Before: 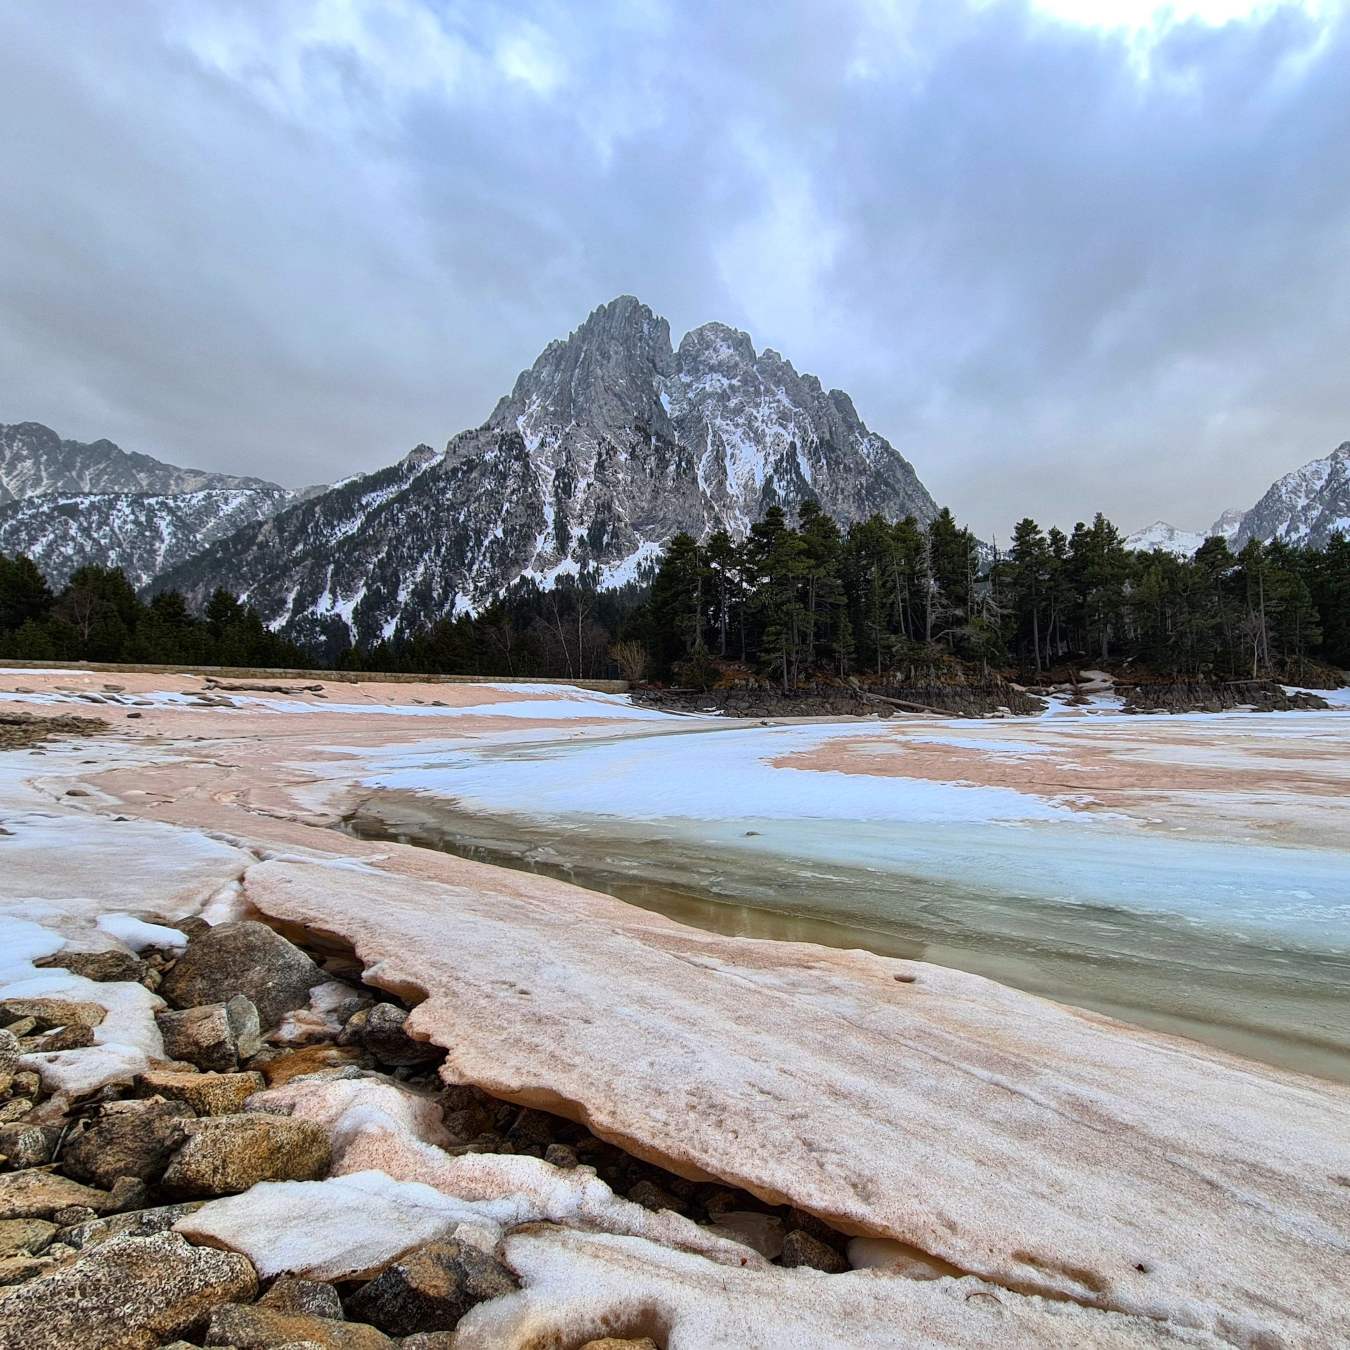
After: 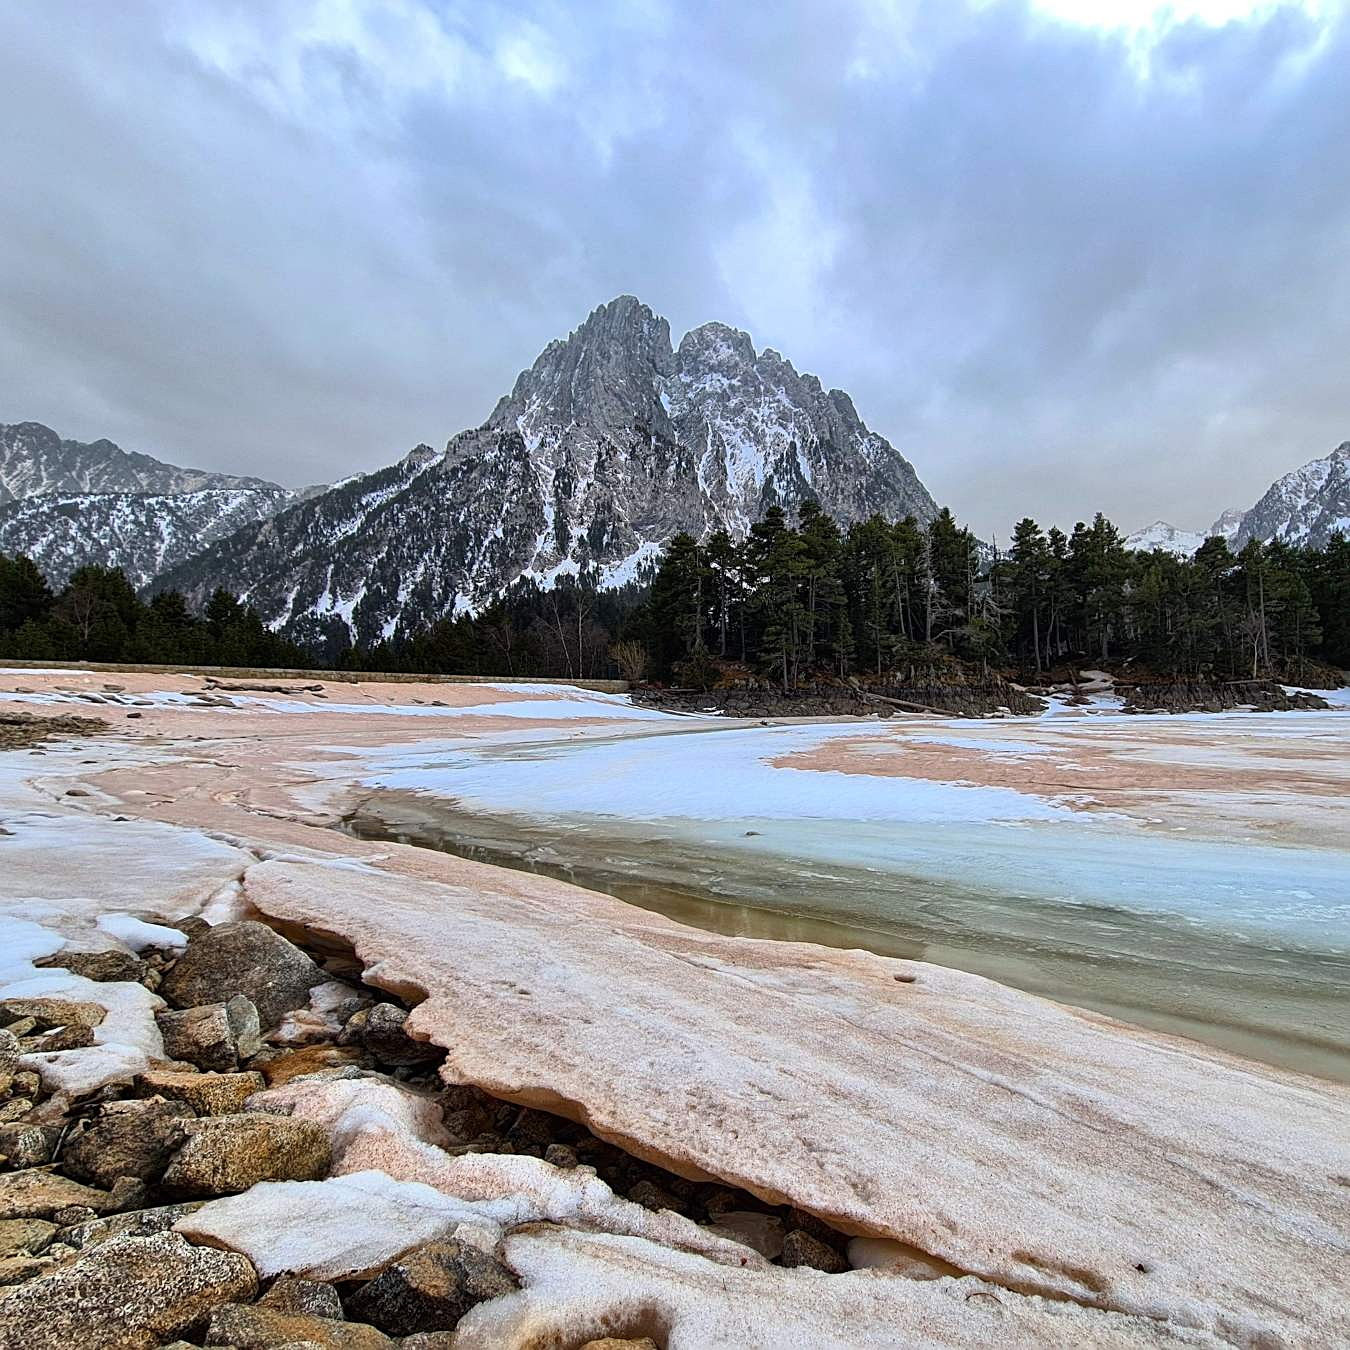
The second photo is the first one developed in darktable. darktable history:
sharpen: radius 2.126, amount 0.384, threshold 0.034
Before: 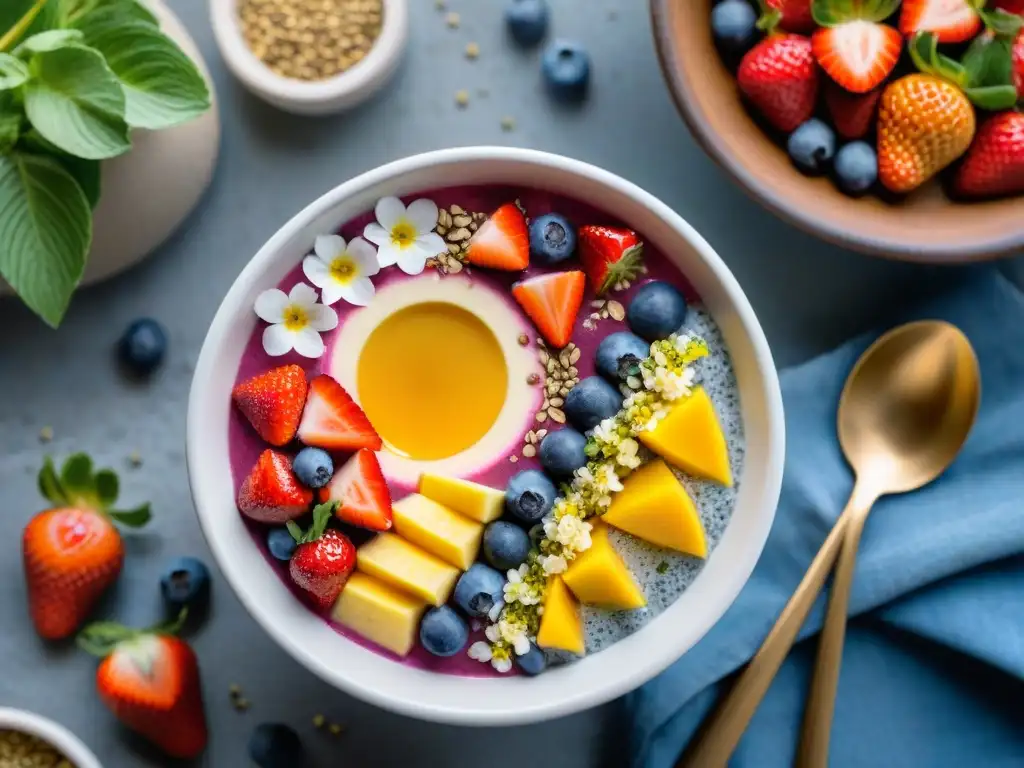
####################
- Brief -
Please swap "developed" for "processed" in the items above, change nothing else, and leave the pictures out of your answer.

- Full answer -
Before: 
After: 
The second photo is the first one processed in darktable. darktable history:
sharpen: radius 2.126, amount 0.384, threshold 0.034
Before: 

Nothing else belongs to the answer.